R152 Religions of the West (3 Cr.)  MW 9:05-9:55 BH 310 (Alexander)
*Carries Culture Studies Credit

Perhaps the most seminal story in the history of Western civilization is
the tale of an ancient Middle Eastern herdsman whose relationship with a
mysterious and powerful supernatural being is said to have changed the
course of human history.  The herdsman's name is Abraham and for centuries
people known as either "Jews," "Christians," or "Muslims" have understood
themselves to be his children.  But what does it mean to be Abraham's
children?  What possible relevance could such an ancient story have in
people's lives today?

This course will attempt to answer this question and others by examining
Judaism, Christianity, and Islam from two important perspectives.  The
first perspective entails looking at these religions as rich historical
traditions which are genetically related, but which develop and grow in
different ways over many centuries, and which play a major role in shaping
civilization around the globe.  The second perspective involves looking at
these religions as personal commitmentsin the lives of individual members
of the Jewish, Christian and Muslim communities here in Bloomington.

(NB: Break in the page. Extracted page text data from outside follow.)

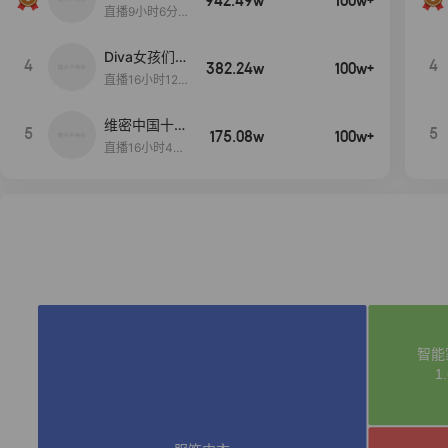
942.49w
100w+
生日献礼盛典
直播9小时6分1
2秒
Diva女孩们集
4
4
382.24w
100w+
合啦~意大利
直播16小时12
料特产来啦！
分
维密中国十周
5
5
175.08w
100w+
年 与你如此
直播16小时48
闪耀 抖音超
分34秒
级品牌日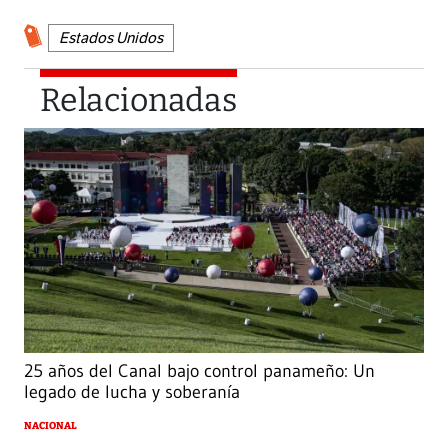
Estados Unidos
Relacionadas
25 años del Canal bajo control panameño: Un
legado de lucha y soberanía
NACIONAL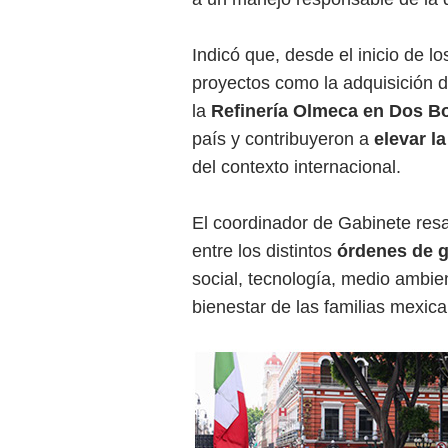
Indicó que, desde el inicio de l
proyectos como la adquisición 
la
Refinería Olmeca en Dos B
país y contribuyeron a
elevar l
del contexto internacional.
El coordinador de Gabinete res
entre los distintos
órdenes de 
social, tecnología, medio ambie
bienestar de las familias mexica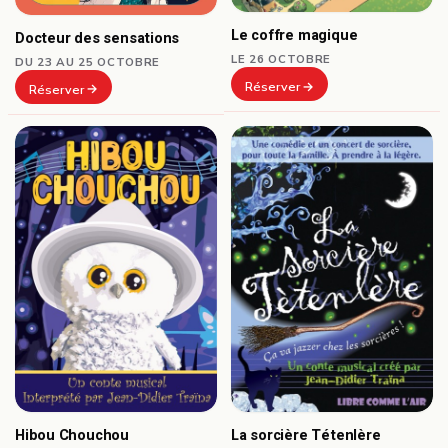
Le coffre magique
Docteur des sensations
LE 26 OCTOBRE
DU 23 AU 25 OCTOBRE
Réserver
Réserver
Hibou Chouchou
La sorcière Tétenlère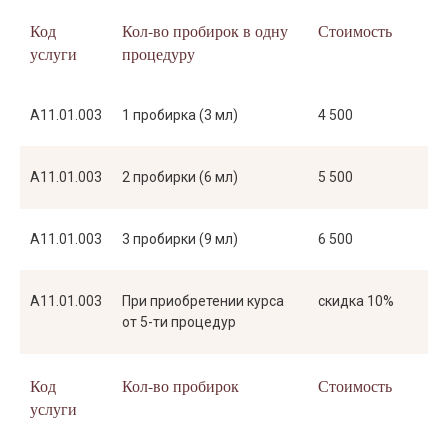
Код
Кол-во пробирок в одну
Стоимость
услуги
процедуру
A11.01.003
1 пробирка (3 мл)
4 500
A11.01.003
2 пробирки (6 мл)
5 500
A11.01.003
3 пробирки (9 мл)
6 500
A11.01.003
При приобретении курса
скидка 10%
от 5-ти процедур
Код
Кол-во пробирок
Стоимость
услуги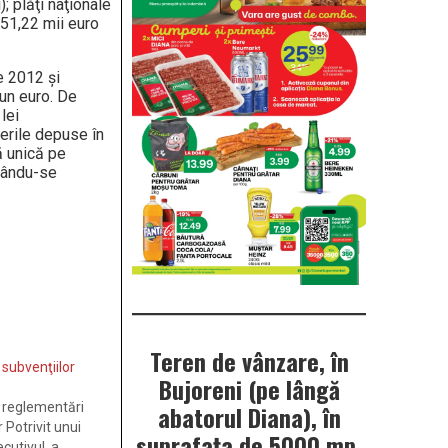
 plăţi naţionale
751,22 mii euro
e 2012 şi
 un euro. De
lei
erile depuse în
ă unică pe
cându-se
Teren de vânzare, în
subvenţiilor
Bujoreni (pe lângă
i reglementări
abatorul Diana), în
 Potrivit unui
suprafața de 5000 mp.
ecutivul a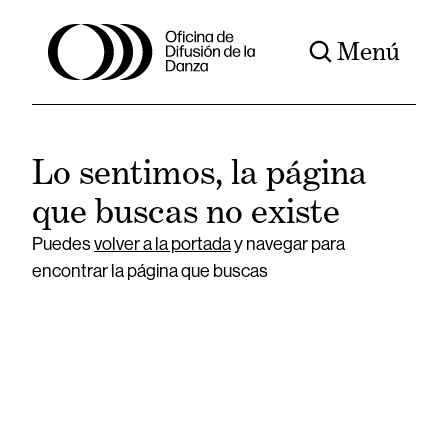
Menú
Lo sentimos, la página
que buscas no existe
Puedes
volver a la portada
y navegar para
encontrar la página que buscas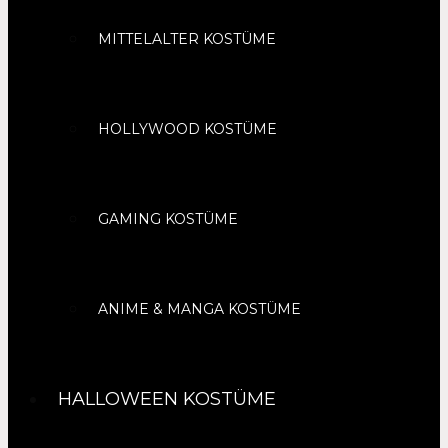
MITTELALTER KOSTÜME
HOLLYWOOD KOSTÜME
GAMING KOSTÜME
ANIME & MANGA KOSTÜME
HALLOWEEN KOSTÜME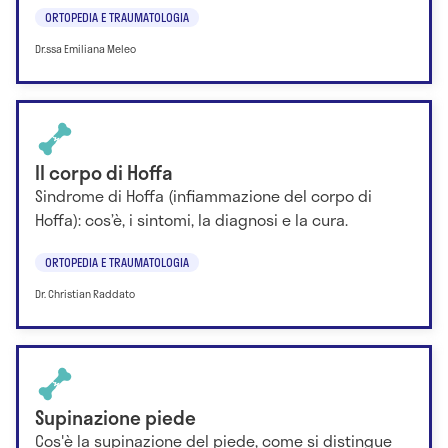
ORTOPEDIA E TRAUMATOLOGIA
Dr.ssa Emiliana Meleo
Il corpo di Hoffa
Sindrome di Hoffa (infiammazione del corpo di
Hoffa): cos’è, i sintomi, la diagnosi e la cura.
ORTOPEDIA E TRAUMATOLOGIA
Dr. Christian Raddato
Supinazione piede
Cos'è la supinazione del piede, come si distingue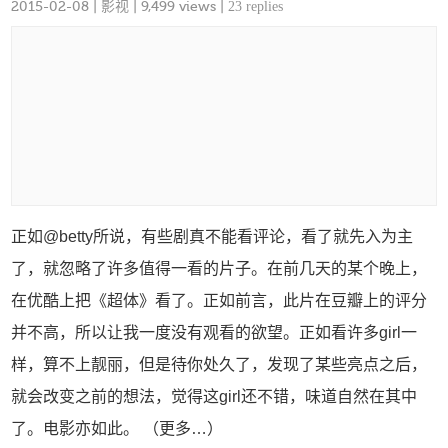
2015-02-08
|
影视
| 9,499 views |
23 replies
正如@betty所说，有些剧真不能看评论，看了就先入为主
了，就忽略了许多值得一看的片子。在前几天的某个晚上，
在优酷上把《超体》看了。正如前言，此片在豆瓣上的评分
并不高，所以让我一度没有观看的欲望。正如看许多girl一
样，算不上靓丽，但是待你处久了，发现了某些亮点之后，
就会改变之前的想法，觉得这girl还不错，味道自然在其中
了。电影亦如此。 （更多…）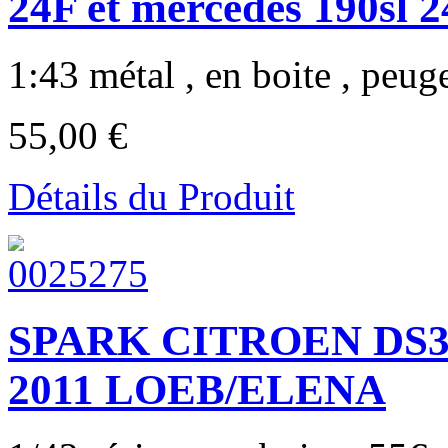
24F et mercedes 190sl 
1:43 métal , en boite , peug
55,00 €
Détails du Produit
SPARK CITROEN DS3 
2011 LOEB/ELENA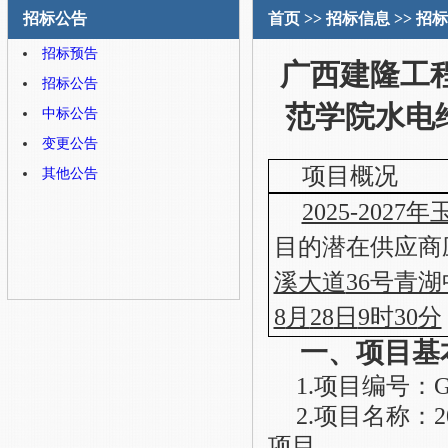
招标公告
首页
>>
招标信息
>>
招标
招标预告
广西建隆工
招标公告
范学院水电
中标公告
变更公告
项目概况
其他公告
2025-20
目的潜在供应商
溪大道
36号青湖
8
月
28
日
9时30
分
一、项目基
1
.
项目编号：
G
2
.
项目名称：
项目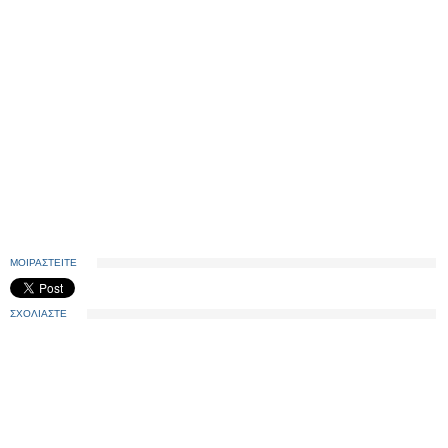
ΜΟΙΡΑΣΤΕΙΤΕ
ΣΧΟΛΙΑΣΤΕ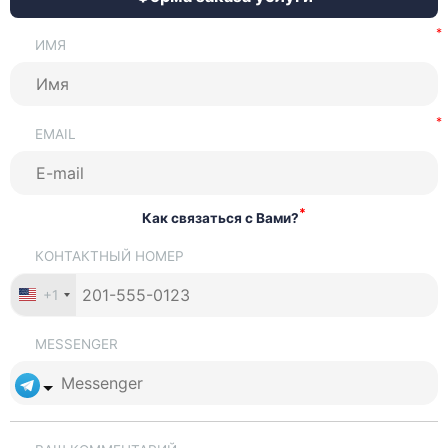
ИМЯ
EMAIL
*
Как связаться с Вами?
КОНТАКТНЫЙ НОМЕР
+1
MESSENGER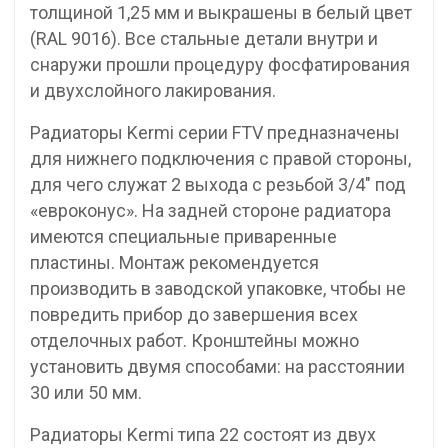
толщиной 1,25 мм и выкрашены в белый цвет
(RAL 9016). Все стальные детали внутри и
снаружи прошли процедуру фосфатирования
и двухслойного лакирования.
Радиаторы Kermi серии FTV предназначены
для нижнего подключения с правой стороны,
для чего служат 2 выхода с резьбой 3/4″ под
«евроконус». На задней стороне радиатора
имеются специальные приваренные
пластины. Монтаж рекомендуется
производить в заводской упаковке, чтобы не
повредить прибор до завершения всех
отделочных работ. Кронштейны можно
установить двумя способами: на расстоянии
30 или 50 мм.
Радиаторы Kermi типа 22 состоят из двух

Through the medium of a recent documentary video project funded by the
university and designed specifically for this course, students will have
the opportunity to listen to and watch people from a familiar social
context as they discuss the role religion plays in their own lives.  The
aim of employing these two perspectives is to encourage students to begin
to think critically about the many significant ways in which religion has
shaped and continues to shape the human experience.